A reflection on the Youth@Play programme
“Sliding down the grass slope on a cardboard box; building a wee den in behind all the brambles; exploring the wee stream when it went under the road and got all dark; playing ‘shootie in’ with my brother at half time in the FA Cup final …”
Wednesday 30 March saw an evening of celebration for everyone involved in the Youth@Play pilot programme. We had Barra Best (almost); we had tower building with LEGO and loose parts; we had the premiere of videos filmed in participating clubs; we even had the presentation of an Oscar! Most importantly of all, around 30 youth workers were the first ever to receive the OCNNI Level 3 Award Playwork in a Youth Work Setting, and 90 young leaders received their Playwork Principles OCN certificate.
Above are some of my play memories, and during the course of the Youth@Play programme leaders and young people talked about theirs, pointing out just how fantastic it was for us when we played, and how important it is for young people nowadays to get opportunities to do that too. We know that some people think play is what children and young people do when they have nothing better to do, but throughout the Youth@Play programme it was recognised that play is the better thing to do!

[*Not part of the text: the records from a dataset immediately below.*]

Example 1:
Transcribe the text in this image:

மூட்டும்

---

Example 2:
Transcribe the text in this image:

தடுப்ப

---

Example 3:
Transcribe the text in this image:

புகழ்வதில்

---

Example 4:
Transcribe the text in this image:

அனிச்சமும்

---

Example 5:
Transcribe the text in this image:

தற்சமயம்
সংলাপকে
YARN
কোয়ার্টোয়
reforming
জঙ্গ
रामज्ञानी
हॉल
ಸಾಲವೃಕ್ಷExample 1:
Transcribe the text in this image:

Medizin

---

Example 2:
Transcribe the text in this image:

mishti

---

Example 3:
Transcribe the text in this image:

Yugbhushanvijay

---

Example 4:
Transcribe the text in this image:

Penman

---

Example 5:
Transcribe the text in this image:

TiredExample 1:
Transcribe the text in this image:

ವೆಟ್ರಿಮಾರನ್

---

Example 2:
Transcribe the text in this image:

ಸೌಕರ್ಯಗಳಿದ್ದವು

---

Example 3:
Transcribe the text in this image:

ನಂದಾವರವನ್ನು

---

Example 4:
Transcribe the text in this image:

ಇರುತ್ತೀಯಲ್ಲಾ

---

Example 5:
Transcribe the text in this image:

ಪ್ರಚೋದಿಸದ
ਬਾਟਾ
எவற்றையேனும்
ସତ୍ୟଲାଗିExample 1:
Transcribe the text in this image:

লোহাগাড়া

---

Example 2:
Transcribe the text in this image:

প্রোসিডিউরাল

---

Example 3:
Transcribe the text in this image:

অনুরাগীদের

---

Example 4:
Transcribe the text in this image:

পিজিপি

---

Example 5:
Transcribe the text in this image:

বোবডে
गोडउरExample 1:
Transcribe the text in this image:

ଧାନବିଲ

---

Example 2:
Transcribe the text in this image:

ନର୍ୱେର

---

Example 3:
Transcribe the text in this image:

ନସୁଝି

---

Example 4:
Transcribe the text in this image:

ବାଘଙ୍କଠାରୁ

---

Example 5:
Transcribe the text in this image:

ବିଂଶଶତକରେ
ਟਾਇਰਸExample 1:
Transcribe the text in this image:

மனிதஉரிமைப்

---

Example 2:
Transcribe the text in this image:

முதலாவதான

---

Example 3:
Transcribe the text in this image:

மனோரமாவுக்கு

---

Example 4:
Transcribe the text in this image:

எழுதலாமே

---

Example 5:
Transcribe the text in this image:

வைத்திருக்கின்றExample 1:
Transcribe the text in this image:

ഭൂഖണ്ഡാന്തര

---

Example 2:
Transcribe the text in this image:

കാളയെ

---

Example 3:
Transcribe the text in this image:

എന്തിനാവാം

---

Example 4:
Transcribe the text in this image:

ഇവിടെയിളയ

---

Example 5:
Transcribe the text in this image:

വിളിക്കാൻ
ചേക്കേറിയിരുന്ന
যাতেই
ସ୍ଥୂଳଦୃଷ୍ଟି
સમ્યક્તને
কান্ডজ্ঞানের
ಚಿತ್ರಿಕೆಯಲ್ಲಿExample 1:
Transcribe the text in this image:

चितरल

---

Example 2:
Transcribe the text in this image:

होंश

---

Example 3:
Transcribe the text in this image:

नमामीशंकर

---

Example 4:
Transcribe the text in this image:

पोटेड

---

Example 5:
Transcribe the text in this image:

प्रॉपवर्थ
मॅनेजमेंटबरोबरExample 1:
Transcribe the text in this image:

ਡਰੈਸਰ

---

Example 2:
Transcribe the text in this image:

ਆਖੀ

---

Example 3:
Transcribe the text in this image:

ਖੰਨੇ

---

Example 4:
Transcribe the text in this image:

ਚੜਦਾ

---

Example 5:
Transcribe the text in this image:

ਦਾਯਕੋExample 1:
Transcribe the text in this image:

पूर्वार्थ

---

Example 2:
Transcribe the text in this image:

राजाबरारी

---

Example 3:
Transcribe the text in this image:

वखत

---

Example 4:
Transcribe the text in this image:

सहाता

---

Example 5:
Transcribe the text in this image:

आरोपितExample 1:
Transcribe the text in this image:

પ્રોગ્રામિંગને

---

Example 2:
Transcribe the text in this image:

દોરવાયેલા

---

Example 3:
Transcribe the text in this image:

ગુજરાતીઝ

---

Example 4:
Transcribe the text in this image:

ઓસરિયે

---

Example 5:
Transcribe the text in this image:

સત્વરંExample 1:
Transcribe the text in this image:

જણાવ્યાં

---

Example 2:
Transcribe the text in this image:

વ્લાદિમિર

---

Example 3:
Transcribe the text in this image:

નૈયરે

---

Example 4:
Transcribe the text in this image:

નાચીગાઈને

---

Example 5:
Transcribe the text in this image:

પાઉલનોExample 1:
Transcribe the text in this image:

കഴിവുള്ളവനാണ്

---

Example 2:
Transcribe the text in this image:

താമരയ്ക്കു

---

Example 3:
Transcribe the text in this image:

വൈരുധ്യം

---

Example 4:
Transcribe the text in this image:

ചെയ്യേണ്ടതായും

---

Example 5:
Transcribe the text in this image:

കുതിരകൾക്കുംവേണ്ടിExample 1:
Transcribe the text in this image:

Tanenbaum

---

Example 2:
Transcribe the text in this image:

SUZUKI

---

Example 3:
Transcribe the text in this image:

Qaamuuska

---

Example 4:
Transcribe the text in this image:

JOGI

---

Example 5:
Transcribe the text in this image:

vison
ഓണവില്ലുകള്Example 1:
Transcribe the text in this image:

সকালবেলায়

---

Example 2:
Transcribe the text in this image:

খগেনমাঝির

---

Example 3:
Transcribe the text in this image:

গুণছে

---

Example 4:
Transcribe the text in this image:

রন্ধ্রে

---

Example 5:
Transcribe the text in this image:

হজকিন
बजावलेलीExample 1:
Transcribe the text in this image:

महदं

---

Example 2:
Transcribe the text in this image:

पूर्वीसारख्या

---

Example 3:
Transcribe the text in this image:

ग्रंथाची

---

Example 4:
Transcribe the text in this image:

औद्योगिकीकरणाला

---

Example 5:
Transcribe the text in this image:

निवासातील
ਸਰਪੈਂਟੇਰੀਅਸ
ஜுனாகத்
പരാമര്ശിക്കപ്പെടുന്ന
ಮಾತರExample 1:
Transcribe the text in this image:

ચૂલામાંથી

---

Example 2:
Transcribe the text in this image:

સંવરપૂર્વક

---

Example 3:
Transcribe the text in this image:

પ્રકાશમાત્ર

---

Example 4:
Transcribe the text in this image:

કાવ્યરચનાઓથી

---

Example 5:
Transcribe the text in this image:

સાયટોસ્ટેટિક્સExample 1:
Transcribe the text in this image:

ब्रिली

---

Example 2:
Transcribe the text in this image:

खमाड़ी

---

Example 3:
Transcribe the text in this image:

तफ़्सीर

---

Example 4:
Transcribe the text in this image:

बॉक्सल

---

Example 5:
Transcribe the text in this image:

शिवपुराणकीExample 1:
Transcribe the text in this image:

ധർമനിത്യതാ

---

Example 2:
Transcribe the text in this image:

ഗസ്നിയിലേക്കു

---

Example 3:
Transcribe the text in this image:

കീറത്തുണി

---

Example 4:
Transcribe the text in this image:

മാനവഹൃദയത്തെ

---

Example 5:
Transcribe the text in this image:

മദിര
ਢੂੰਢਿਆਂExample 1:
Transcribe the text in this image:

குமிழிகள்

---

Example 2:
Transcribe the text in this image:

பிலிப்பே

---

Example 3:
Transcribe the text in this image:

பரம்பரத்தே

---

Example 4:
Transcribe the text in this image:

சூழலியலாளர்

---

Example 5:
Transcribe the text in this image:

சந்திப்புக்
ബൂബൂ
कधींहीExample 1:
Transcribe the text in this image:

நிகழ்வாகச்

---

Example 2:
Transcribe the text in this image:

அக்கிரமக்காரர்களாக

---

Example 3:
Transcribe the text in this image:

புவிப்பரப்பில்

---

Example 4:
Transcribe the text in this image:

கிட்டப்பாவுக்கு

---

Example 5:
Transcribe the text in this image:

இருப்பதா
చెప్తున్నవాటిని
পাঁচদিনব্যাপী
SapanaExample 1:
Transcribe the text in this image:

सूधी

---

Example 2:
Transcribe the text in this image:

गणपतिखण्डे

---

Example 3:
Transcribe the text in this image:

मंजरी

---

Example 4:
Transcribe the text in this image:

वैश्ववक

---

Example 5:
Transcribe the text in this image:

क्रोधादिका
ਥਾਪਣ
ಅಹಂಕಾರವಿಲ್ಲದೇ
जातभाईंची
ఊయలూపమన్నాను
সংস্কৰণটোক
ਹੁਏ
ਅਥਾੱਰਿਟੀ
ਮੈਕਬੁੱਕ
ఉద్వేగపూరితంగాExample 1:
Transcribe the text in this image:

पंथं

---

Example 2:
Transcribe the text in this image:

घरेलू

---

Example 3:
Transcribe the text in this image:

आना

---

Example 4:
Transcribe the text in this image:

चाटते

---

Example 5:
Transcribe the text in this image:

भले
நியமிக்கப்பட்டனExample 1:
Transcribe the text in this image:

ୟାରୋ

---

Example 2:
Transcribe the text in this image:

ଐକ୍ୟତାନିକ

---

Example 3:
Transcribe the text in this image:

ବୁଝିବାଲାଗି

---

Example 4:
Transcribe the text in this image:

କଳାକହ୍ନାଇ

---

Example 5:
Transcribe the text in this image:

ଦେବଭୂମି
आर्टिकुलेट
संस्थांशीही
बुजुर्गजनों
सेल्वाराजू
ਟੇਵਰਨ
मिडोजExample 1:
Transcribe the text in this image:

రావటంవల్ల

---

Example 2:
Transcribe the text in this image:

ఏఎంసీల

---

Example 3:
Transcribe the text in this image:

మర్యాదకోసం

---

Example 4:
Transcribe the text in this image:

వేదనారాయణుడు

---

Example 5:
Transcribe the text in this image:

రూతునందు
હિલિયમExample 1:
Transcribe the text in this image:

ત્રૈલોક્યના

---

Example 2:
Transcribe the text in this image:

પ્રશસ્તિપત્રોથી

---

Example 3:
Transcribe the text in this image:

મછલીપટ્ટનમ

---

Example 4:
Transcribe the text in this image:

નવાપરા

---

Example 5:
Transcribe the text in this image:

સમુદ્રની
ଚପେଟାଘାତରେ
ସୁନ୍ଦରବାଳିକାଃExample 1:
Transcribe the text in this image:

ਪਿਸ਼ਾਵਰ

The night was about saying “well done” and “thank you” to all those who participated in the programme. It celebrated the impact that workers and young leaders have had on the play in each setting. We had already seen fantastic examples of it in Banbridge where junior leaders who had completed the Level 1 training were making play happen for the children and young people in the club that night! We heard from junior leaders in Belvoir on how they were adding to the play on offer there, and heard from young people in Nubia on their involvement in shaping what play happened that night in the club.
The Youth@Play pilot was about developing a model that would build on the play opportunities for the significant numbers of five to 13-year olds that attend youth settings. We saw first-hand from the videos how the leaders involved in the programme are facilitating more child-led play. A senior youth worker noted that the Youth@Play programme validated what some workers have been doing for years. We heard that play is more than just a time filler – it’s an activity of real value for children and young people, and we heard that child-led play rules and that young people are now let loose in their play!
A resource that will go alongside the model to support all staff working in play settings to enhance their play offer with the children is currently being refined. The Youth@Play team now look set to roll out part of that model over the course of the next year – a programme of training to full and part-time staff in voluntary and statutory youth settings right across Northern Ireland. It is hoped that this will begin a process of establishing play, and the playwork curriculum, firmly in the youth settings’ offer, and thereby better meet the play needs of its members, particularly the younger ones.
Our thanks to the Education Authority for funding and supporting Youth@Play, to all those who participated in the training, and to my colleagues Maeve and Aisling who delivered the programme.
Play is the thing and the people who make it happen are modern day superheroes – in youth settings that was all those who got certificates on the night!